Prospa’s average loan increased by 9% YOY and average term is now almost 14 months.

Meanwhile, 15% of applications were assessed in real time, up from 8% last year, and that figure is expected to double again in FY20.

In the final quarter of FY19 Prospa launched an updated loan rate card with simple annual interest rates from 9.9% to 26.5%. The company says that will attract certain lower risk profile customers who are typically more price sensitive.

It also launched a business Line of Credit for between $2,000 and $25,000, with $1.7 million in drawn facilities provided at 30 June 2019, with an average utilisation of 68% and an average drawn balance per customer of $14,000.

Prospa co-founder and joint CEO Beau Bertoli said they continued to see a structural shift towards online small business lending.

“We continue to see Our customer numbers have grown 58% on the prior year, and this demand, plus the strong growth in New Zealand, demonstrates we’re providing a much needed service to small business owners,” he said.

“During the FY19 reporting period we met or exceeded our operating metrics from our 2019 Prospectus. We will continue to focus on accelerating our core product in both the Australian and New Zealand markets, and invest in growing our Line of Credit and ProspaPay products.

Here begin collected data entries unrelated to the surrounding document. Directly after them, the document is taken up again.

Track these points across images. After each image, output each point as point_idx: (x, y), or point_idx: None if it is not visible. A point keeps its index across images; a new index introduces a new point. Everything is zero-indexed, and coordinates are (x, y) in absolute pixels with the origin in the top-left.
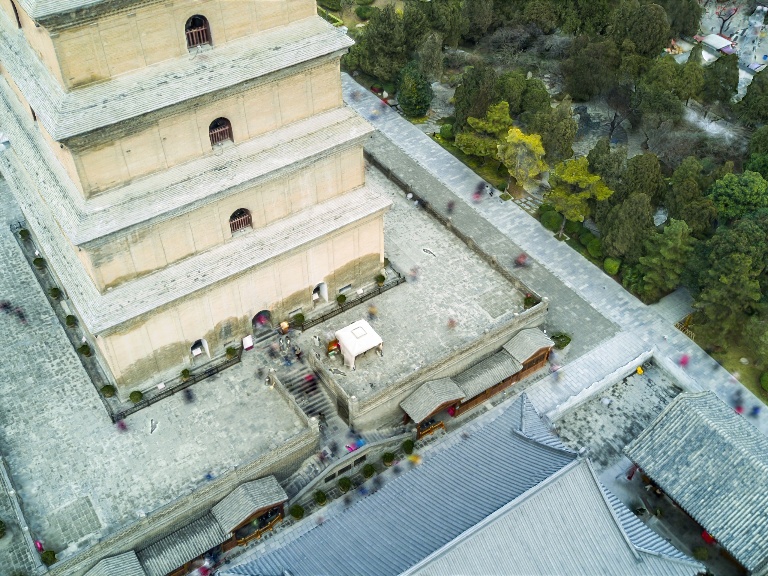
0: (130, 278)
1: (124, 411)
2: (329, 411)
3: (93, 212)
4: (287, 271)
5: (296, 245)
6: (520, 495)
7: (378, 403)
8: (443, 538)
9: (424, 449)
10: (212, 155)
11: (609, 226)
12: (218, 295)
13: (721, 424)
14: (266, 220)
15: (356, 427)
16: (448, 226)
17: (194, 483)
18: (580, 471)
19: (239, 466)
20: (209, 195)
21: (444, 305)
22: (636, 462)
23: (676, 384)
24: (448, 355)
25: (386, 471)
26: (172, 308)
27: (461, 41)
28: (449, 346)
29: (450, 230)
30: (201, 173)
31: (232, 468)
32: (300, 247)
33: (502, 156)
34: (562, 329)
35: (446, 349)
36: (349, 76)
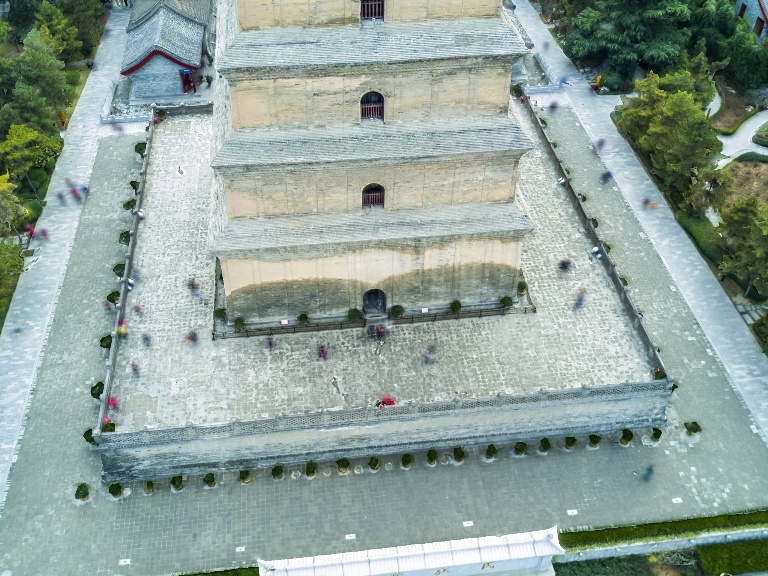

“Given this positive business momentum and our market leading position, we remain on track to deliver our CY19 prospectus forecast.”

Prospa estimates its potential in New Zealand at more than NZ$4 billion annually. The company originated NZ$24 million of loans to more than 700 NZ small businesses to 30 June, at an average loan size of  NZ$27,000 and average term of 13 months.

ProspaPay, the company’s new B2B buy now, pay later option for items up to $20,000 had around 70 vendors at June 30 and the average transaction was $2,600.

Meanwhile, Prospa lowered its funding cost rate by 100bps from 8.5% to 7.5% in FY19. The company also used a portion of the $60 million raised in the June IPO to repay corporate debt, for a per annum saving of $2.2 million in corporate interest expense.

Three additional warehouse funding structures increased new funding capacity by $155 million, while a NZ$45 million New Zealand warehouse funding facility was added subsequently in August 2019.

Prospa has $431.8 million in available debt funding facilities.

Chief Financial Officer Ed Bigazzi said the business heads into FY20 in a strong cash position with large undrawn facilities available.

“During the last 12 months Prospa has delivered strong financial performance, including the addition of incremental New Zealand originations and early contributions from Line of Credit and ProspaPay,” he said.

“We’ve also taken significant steps to lower our cost of funding over the period; and grow our premium risk grade through the introduction of a new rate card for our core small business loan product. We have a balance sheet primed for growth.”

The company has also continued to build out its executive leadership team, appointing Shai Haim as Chief Technology Officer, Simon Griffin as Chief Commercial Officer and Matt Bauld as Executive General Manager, Growth Channels.

In initial trade on Thursday morning following the results, Prospa shares rose 3.5% to $4.50. The company listed at $3.78.